TASK DESCRIPTION: Set down all of the data exactly. Pictures stay out of the copy.

** DATA EXTRACTS follows **

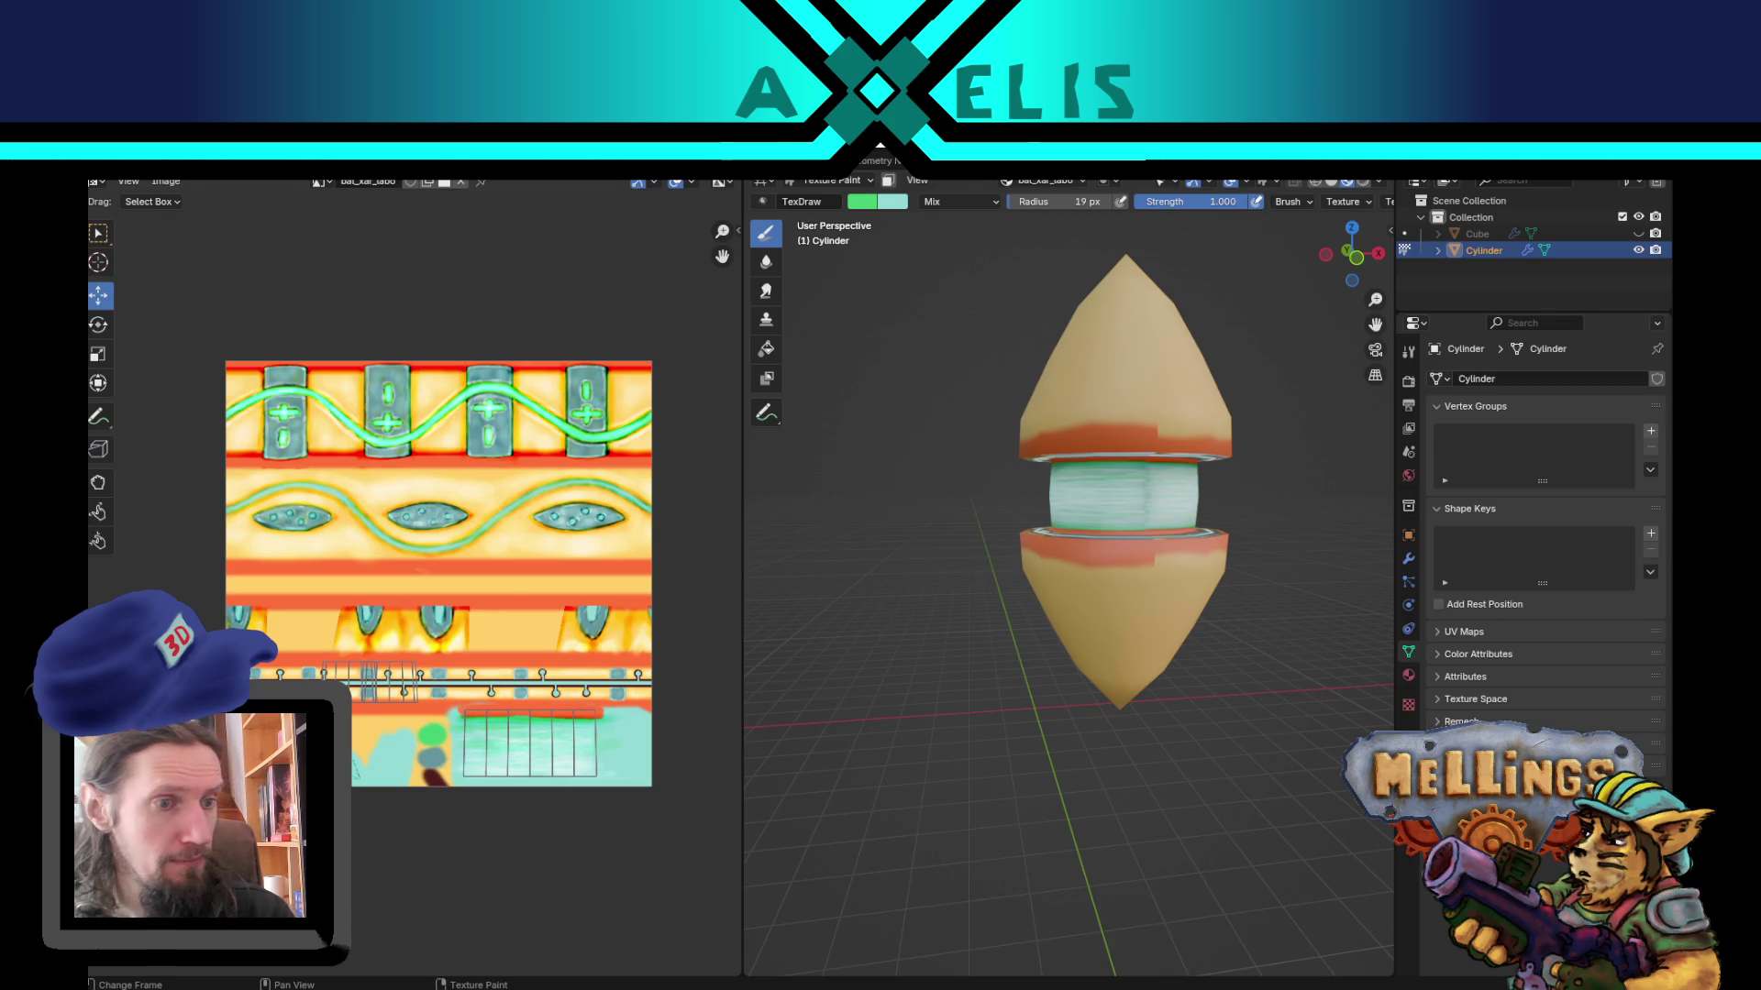
{"action": "mouse_move", "coordinate": [1050, 580]}
{"action": "middle_mouse_down"}
{"action": "mouse_move", "coordinate": [1131, 385]}
{"action": "mouse_move", "coordinate": [1117, 466]}
{"action": "middle_mouse_up"}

** End of DATA EXTRACTS **

FINAL ANSWER:
{"action": "mouse_move", "coordinate": [1050, 580]}
{"action": "middle_mouse_down"}
{"action": "mouse_move", "coordinate": [1131, 385]}
{"action": "mouse_move", "coordinate": [1117, 466]}
{"action": "middle_mouse_up"}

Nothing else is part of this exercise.